For this project, we are investigating a new data set. Our data consists of 25 countries with 9 different food variables including red meat, white meat, eggs, nuts, starch, cereal, fruits and vegetables, fish, and milk. We are attempting to group European countries by the amount of protein they consume from different foods. We are hoping that specific regions of Europe will be similar in this respect.
The data set can be found at European Protein Consumption.html
********************************************************************** Back to Homepage homepage.html
In the single linkage method our plots show nine clusters, which was determined to be the best number of cluster for this method. We made this decision by looking at the cluster history and noticing where the large changes in values occurred (denoted with a line in the cluster history) and by looking at the tree plot. In the 3-d plot, we see that five of the nine clusters are single observations, which makes us think some clusters could be combined. In the parallel coordinate plot, we can see how the clusters are similar for the different foods. For example, we see the green colored cluster (cluster 4) has countries whose inhabitants get more protein from milk and less from cereals and fruits and vegetables than citizens of other countries. This plot also shows that there could be some combining of clusters as there are single observation clusters which are similar to other clusters for at least some of the foods.
In the centroid method our plots show three clusters. These clusters were chosen in a similar manner as with the single linkage method. In the 3-d plot we see that there is one cluster with only one observation (Portugal). We can also see that this observation seems to have a high 2nd principal component value in comparison to other countries, which may explain why it is in its own cluster. For a more in-depth look at this cluster we can look at the parallel coordinate plot to see how it differs by foods. We see that Portugal seems to get a lot more protein from fish than other countries. This makes sense because Portugal is a small country which is along the ocean and has much less inland area than other countries. Three clusters seem to do a fairly good job of grouping the countries with protein consumption from similar foods.

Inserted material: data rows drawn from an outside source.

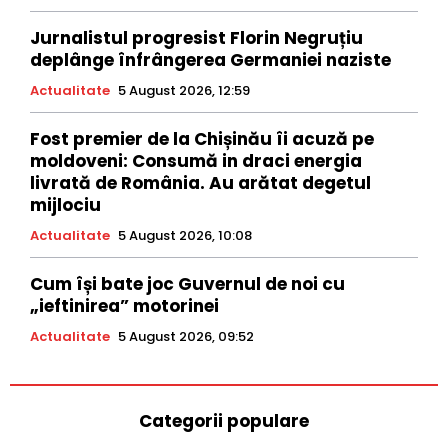
Jurnalistul progresist Florin Negruțiu
deplânge înfrângerea Germaniei naziste
Actualitate
5 August 2026, 12:59
Fost premier de la Chișinău îi acuză pe
moldoveni: Consumă in draci energia
livrată de România. Au arătat degetul
mijlociu
Actualitate
5 August 2026, 10:08
Cum își bate joc Guvernul de noi cu
„ieftinirea” motorinei
Actualitate
5 August 2026, 09:52
Categorii populare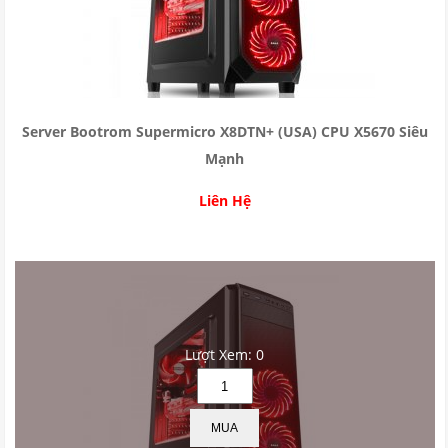
Server Bootrom Supermicro X8DTN+ (USA) CPU X5670 Siêu
Mạnh
Liên Hệ
Lượt Xem: 0
MUA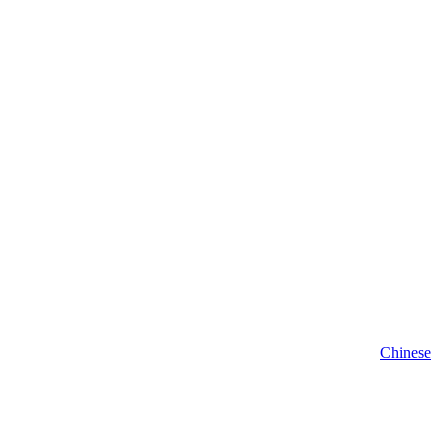
Chinese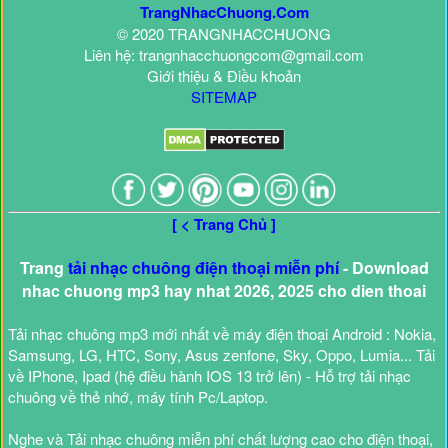
TrangNhacChuong.Com
© 2020 TRANGNHACCHUONG
Liên hệ: trangnhacchuongcom@gmail.com
Giới thiệu & Điều khoản
SITEMAP
[ < Trang Chủ ]
Trang
tải nhạc chuông điện thoại miễn phí
- Download
nhac chuong mp3 hay nhat 2026, 2025 cho dien thoai
Tải nhạc chuông mp3 mới nhất về máy điện thoại Android : Nokia,
Samsung, LG, HTC, Sony, Asus zenfone, Sky, Oppo, Lumia... Tải
về IPhone, Ipad (hệ điều hành IOS 13 trở lên) - Hỗ trợ tải nhạc
chuông về thẻ nhớ, máy tính Pc/Laptop.
Nghe và Tải nhạc chuông miễn phí chất lượng cao cho điện thoại,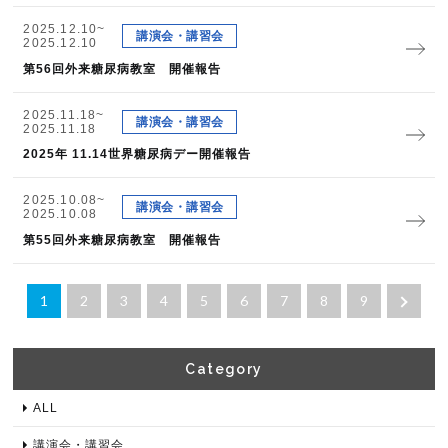
2025.12.10~
講演会・講習会
2025.12.10
第56回外来糖尿病教室 開催報告
2025.11.18~
講演会・講習会
2025.11.18
2025年 11.14世界糖尿病デー開催報告
2025.10.08~
講演会・講習会
2025.10.08
第55回外来糖尿病教室 開催報告
1
2
3
4
5
6
7
8
9
Category​
ALL
講演会・講習会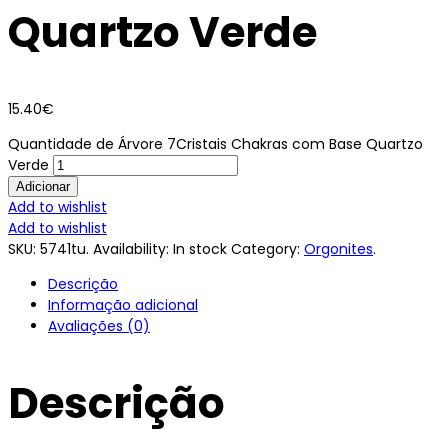
Quartzo Verde
15.40
€
Quantidade de Árvore 7Cristais Chakras com Base Quartzo
Verde
Adicionar
Add to wishlist
Add to wishlist
SKU:
5741tu
.
Availability:
In stock
Category:
Orgonites
.
Descrição
Informação adicional
Avaliações (0)
Descrição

In the K-means clustering method we decided to assume that the countries could be classified into three clusters (this is based on the results of the centroid method). In the 3-d plot we see that there are some gold points which seem to be mixed with the red points, at least in terms of the first and second principal components. We see similar results in the parallel coordinate plot with a few of the gold lines (cluster 3) following the pattern of the red lines (cluster 2) meaning that some gold countries get protein from similar foods as the red countries.
WHICH IS THE BEST METHOD?
HOW MANY CLUSTERS SHOULD THERE BE?
The make-up of the clusters changes with the centroid clustering method versus the k-means clustering method with three clusters. Using the centroid method as a basis of comparison, we see that the second cluster (red in the plots) loses some countries to the third cluster (gold in the plots): Czechoslovakia, E. Germany, Poland, and USSR. The third cluster also gains Spain from the first cluster (blue in the plots).
Based on the graphs and the conclusions above, the centroid method seems to do a better job defining the clusters than the k-means clustering method and the single linkage method. The regions in which the countries are located in Europe are also more distinct in the centroid method than the k-means clustering method.
WHAT DO THESE CLUSTERS REPRESENT?
Cluster 1 contains: Albania, Bulgaria, Greece, Hungary, Italy, Romania, and Spain. With the exception of Spain, these are all countries in southeast Europe. People in these countries acquire more protein from things like cereals and nuts than people in countries from other regions.
Cluster 2 contains: Austria, Belgium, Czechoslovakia, Denmark, E. Germany, W. Germany, Finland, France, Ireland, Netherlands, Norway, Poland, Sweden, Switzerland, UK, and the USSR. This is basically the rest of Europe. People in these countries acquire more protein from things like red meat, white meat, eggs, milk, and starches than people in countries from other regions.
Cluster 3 contains Portugal which is on the southwest edge of the continent. It may have unique attributes when compared to its neighboring country, Spain, because of its comparatively small size. People in Portugal acquire more protein from things like fish (which makes it unique), starches, fruits, and vegetables than people in countries from other regions.